> Problems and tasks
[1] Write out the passage of the blog post about Wilma from "(Wilma was judged" up to and including "to tell me -)".
[2] Answer these questions about the blog post about Wilma below:
(a) What breed of pony is Wilma?
(b) In what month did Wilma arrive?
(c) What did Paul move on to after touching her with the long cane?

I wrote the first part of this blog weeks ago, and will now finish it off so that I can get on with some more blogging, which I am sadly behind with. This is the first part.

Wilma is an Exmoor mare from a semi-feral herd. She probably experienced traditional handling methods as a foal - indeed, she displayed great fear and suspicion when she arrived in July to be a course demo pony. She has lived all her life so far (don't know how old she is, 10 maybe) as a wild pony, and she has a fear of humans. Her previous handling may have caused some trauma. We suspect she may have high status within her herd. She is a big pony - a real walloper.

Paul started to interact with the long cane over the door - she would not look at it, but stood resolutely at the back of the stable waiting until it had gone again. So assuming that she knew very well that it was there Paul touched her with it and she was ok. He quickly progressed to the hand stick; also ok. He goes in to do 'stable servicing'; but is very careful; especially about bending to pick up manure.

(Wilma was judged too unpredictable to be able to progress over the two day course so Paul continued to work with her in the following days. I think it was Tuesday when he came in to tell me -)

> Entries provided
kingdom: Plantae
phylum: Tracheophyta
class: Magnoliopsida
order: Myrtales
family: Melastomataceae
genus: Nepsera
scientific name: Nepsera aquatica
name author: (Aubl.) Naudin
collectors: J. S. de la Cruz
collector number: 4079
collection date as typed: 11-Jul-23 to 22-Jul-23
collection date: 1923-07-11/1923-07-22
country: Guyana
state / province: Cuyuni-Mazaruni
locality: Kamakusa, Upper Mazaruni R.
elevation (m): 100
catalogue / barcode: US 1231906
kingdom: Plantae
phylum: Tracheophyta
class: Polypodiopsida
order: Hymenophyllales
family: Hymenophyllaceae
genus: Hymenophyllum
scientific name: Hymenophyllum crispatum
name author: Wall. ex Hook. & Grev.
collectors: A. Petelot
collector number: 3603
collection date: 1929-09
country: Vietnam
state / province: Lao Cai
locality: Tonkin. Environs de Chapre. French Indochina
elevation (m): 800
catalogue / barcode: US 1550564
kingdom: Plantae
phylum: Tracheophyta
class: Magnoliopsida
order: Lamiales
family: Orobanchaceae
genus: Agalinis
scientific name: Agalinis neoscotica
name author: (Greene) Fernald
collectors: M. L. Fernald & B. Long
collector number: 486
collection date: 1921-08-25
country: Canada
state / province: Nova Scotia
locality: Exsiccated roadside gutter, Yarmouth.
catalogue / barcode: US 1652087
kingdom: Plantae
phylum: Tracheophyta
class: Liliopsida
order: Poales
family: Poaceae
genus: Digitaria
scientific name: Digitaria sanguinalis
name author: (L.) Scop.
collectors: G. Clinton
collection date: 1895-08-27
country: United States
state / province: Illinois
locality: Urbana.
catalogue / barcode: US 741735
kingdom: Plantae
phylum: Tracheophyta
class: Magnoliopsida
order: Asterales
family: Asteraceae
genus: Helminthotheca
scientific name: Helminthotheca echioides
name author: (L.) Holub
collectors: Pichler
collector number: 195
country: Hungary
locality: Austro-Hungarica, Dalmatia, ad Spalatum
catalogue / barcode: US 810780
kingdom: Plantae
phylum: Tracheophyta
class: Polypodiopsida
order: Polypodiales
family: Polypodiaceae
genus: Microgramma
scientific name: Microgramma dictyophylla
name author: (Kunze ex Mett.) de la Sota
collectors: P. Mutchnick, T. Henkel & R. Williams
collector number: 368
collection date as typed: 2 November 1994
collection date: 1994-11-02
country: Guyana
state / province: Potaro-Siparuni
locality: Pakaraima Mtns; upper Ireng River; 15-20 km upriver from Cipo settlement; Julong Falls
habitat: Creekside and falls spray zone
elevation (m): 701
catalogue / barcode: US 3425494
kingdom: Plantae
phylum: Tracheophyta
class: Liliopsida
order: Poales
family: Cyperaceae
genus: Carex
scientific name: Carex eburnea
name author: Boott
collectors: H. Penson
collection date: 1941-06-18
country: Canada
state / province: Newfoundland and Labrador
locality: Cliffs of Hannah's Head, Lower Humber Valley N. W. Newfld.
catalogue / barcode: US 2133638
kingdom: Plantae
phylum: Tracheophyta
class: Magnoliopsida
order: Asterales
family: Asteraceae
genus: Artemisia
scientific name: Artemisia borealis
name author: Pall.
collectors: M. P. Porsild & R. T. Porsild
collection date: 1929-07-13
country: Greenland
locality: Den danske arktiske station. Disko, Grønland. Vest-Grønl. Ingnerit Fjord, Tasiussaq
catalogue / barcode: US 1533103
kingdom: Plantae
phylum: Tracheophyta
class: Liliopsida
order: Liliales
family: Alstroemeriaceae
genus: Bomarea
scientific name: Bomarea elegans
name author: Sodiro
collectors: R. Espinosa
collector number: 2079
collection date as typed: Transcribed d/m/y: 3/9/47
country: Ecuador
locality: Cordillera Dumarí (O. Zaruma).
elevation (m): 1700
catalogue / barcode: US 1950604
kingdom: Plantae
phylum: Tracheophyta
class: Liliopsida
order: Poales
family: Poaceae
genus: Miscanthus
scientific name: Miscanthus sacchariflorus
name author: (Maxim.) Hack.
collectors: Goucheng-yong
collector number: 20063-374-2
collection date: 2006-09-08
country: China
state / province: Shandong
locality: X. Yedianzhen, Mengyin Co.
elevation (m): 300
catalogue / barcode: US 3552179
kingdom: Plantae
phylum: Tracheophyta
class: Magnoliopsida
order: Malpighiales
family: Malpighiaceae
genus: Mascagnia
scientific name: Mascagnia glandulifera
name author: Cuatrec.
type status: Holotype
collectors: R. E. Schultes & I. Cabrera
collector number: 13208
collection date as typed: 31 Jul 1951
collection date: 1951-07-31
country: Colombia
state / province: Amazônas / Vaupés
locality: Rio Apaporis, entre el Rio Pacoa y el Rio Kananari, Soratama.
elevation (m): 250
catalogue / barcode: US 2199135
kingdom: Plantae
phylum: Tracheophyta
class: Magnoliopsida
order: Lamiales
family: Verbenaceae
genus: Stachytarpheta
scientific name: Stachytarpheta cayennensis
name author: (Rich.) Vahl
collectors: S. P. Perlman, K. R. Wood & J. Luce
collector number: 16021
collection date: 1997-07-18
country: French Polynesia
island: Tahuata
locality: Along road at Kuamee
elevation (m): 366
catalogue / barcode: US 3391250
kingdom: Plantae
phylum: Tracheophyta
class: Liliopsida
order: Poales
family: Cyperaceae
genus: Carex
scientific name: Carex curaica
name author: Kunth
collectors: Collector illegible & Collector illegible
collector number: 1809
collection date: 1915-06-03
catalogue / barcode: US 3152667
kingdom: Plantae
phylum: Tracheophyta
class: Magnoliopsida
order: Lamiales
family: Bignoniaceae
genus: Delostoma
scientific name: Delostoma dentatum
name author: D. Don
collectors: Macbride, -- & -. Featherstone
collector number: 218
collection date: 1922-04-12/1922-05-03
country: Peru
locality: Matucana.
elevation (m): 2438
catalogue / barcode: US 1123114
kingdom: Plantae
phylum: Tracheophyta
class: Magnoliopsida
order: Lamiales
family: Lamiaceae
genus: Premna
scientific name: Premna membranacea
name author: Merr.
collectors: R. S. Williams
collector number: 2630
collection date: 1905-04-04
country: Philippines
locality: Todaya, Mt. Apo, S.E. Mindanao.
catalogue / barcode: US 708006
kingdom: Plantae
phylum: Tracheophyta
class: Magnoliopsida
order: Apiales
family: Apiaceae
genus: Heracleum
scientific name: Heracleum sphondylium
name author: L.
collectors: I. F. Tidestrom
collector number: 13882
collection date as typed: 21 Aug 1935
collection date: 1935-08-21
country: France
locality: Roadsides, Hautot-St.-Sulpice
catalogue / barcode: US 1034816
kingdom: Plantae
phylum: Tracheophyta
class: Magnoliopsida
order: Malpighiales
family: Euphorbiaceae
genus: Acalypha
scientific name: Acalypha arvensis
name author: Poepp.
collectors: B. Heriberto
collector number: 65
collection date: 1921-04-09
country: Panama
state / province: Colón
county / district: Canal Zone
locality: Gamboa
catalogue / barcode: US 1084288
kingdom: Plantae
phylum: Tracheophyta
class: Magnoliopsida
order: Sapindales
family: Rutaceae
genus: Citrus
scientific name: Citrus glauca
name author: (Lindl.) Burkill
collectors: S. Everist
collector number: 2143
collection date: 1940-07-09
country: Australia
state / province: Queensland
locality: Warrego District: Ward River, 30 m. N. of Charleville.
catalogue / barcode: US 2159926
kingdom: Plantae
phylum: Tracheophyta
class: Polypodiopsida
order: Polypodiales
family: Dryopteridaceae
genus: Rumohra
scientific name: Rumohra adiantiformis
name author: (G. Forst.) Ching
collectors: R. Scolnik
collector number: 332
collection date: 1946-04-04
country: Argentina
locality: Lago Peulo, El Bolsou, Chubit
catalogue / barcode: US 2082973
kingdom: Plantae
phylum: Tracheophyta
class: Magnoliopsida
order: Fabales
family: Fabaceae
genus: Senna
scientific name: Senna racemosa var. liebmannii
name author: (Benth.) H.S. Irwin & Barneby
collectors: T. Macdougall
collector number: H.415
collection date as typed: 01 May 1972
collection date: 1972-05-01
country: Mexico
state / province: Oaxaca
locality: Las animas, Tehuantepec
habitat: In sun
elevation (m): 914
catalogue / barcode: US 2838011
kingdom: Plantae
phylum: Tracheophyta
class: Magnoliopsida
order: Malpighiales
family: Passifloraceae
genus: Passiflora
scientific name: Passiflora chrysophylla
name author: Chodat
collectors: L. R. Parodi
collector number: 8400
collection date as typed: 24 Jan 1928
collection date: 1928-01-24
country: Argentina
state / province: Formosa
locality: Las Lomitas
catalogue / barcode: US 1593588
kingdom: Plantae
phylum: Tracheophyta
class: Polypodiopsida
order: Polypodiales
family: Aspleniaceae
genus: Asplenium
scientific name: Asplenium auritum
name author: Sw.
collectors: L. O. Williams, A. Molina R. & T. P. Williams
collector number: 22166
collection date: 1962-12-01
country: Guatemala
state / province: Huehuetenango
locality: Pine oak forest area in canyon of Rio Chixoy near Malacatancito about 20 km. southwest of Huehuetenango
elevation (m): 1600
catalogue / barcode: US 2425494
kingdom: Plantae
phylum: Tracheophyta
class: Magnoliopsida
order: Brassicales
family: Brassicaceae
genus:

> Results
[1]
(Wilma was judged too unpredictable to be able to progress over the two day course so Paul continued to work with her in the following days. I think it was Tuesday when he came in to tell me -)

[2]
(a) Exmoor
(b) July
(c) The hand stick